Larves de diptères (Diptera) et de coléoptères (Coleoptera): de nombreuses larves de diptères et de coléoptères vivent dans la litière et dans le sol jusqu’à leur nymphose, ce qui peut durer de une à plusieurs années. Elles se nourrissent de substances organiques très variées (fig. 13).
Les isopodes (Isopoda) sont des crustacés de la classe des malacostracés. La plupart des isopodes sont herbivores et figurent donc parmi les décomposeurs primaires sur le plan biologique (fig. 14). Les branchies, organes respiratoires, se situent au niveau des pattes arrière.
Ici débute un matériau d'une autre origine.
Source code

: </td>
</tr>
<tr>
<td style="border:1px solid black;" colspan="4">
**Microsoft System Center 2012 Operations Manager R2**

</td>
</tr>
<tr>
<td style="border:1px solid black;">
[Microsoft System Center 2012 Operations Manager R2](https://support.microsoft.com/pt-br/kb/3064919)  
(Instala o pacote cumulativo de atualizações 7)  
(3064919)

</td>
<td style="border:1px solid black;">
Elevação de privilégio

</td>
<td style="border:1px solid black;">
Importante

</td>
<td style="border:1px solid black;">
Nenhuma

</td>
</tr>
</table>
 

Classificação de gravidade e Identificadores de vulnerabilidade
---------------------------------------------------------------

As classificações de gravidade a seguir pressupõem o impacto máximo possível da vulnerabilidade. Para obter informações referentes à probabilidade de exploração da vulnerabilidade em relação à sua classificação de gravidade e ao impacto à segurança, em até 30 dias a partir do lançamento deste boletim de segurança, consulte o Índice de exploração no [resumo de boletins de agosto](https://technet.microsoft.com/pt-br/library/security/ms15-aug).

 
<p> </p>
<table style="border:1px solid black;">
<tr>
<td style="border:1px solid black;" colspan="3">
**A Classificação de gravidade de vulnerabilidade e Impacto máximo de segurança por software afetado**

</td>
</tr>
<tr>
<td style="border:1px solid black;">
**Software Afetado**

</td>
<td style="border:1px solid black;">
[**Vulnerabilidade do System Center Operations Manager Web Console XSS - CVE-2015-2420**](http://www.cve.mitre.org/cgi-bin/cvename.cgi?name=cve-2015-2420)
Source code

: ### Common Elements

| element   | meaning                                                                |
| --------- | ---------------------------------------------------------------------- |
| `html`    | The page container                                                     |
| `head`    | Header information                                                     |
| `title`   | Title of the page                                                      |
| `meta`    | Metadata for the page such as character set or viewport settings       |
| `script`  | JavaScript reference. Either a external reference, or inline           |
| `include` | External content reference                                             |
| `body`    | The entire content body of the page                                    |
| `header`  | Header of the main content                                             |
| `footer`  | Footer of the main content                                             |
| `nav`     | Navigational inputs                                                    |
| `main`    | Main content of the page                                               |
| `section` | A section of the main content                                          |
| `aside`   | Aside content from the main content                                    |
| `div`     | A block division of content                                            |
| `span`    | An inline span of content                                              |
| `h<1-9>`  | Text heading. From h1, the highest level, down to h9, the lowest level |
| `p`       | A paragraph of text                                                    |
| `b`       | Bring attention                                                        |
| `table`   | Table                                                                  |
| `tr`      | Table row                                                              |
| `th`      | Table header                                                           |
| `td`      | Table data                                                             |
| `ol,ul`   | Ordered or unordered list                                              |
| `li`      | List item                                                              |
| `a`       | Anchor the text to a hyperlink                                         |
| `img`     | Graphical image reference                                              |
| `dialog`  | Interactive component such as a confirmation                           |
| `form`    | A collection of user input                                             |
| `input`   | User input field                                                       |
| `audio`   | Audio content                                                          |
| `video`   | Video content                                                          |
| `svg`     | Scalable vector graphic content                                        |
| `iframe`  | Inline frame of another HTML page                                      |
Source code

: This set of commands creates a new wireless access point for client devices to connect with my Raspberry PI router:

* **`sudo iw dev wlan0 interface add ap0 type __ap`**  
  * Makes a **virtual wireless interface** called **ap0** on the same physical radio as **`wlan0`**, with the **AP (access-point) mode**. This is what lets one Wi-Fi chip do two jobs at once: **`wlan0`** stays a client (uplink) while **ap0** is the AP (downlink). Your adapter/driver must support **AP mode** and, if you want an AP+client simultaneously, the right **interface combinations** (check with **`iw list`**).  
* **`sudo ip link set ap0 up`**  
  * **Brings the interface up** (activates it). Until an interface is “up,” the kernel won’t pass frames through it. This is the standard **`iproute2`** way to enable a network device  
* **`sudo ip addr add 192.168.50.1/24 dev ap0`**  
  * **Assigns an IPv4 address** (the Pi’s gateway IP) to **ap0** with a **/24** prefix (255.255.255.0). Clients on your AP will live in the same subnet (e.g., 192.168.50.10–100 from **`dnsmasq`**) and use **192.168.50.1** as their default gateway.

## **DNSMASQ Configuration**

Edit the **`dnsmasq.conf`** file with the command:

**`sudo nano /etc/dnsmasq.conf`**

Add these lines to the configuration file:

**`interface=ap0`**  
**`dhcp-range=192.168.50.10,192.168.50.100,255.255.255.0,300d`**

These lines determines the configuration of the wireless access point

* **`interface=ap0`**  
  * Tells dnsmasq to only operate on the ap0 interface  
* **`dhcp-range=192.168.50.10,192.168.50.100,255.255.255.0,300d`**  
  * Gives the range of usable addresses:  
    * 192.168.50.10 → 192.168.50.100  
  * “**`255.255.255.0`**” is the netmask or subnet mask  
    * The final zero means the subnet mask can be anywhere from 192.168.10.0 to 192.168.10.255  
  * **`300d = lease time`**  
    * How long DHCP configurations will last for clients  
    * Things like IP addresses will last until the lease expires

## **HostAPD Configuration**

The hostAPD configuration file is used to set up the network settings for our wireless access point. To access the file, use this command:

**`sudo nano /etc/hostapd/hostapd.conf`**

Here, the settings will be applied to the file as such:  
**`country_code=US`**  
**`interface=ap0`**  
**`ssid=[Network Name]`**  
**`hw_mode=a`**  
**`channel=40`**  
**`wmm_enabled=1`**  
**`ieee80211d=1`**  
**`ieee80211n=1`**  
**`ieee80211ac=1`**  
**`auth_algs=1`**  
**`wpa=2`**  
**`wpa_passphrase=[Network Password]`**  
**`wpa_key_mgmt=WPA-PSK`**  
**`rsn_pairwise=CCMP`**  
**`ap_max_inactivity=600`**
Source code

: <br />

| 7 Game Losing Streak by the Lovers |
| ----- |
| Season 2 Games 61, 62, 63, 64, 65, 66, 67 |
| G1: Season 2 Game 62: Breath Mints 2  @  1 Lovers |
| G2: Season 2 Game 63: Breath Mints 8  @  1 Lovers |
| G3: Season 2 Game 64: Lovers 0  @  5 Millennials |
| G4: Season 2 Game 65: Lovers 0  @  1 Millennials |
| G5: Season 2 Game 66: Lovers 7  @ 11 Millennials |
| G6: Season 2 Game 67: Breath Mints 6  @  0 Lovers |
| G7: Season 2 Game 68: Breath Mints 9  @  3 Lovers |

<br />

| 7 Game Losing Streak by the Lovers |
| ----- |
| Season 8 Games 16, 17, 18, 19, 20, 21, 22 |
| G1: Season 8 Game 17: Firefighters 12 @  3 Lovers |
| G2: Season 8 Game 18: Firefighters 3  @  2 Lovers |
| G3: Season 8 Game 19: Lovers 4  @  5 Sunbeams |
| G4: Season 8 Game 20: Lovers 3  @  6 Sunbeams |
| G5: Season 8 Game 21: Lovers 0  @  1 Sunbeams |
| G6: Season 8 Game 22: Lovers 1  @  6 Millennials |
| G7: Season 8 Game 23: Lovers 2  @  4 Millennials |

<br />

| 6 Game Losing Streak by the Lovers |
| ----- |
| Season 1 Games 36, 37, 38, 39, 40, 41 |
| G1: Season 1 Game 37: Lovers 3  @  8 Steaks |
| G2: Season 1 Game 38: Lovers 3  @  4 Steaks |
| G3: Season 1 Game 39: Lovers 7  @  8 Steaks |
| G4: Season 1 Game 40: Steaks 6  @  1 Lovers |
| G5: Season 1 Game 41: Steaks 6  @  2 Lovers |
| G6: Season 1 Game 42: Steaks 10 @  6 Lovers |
Différentes espèces présentent toutefois divers niveaux d’adaptation à la vie sur terre ferme. À la respiration branchiale s’ajoutent ainsi, chez certaines espèces, d’autres organes respiratoires tels que les trachées ou les poumons. Comme les isopodes doivent en permanence maintenir humides leurs lames operculaires délicates, ils privilégient les habitats humides. Leurs mandibules leur permettent d’ingérer du feuillage et du bois mort.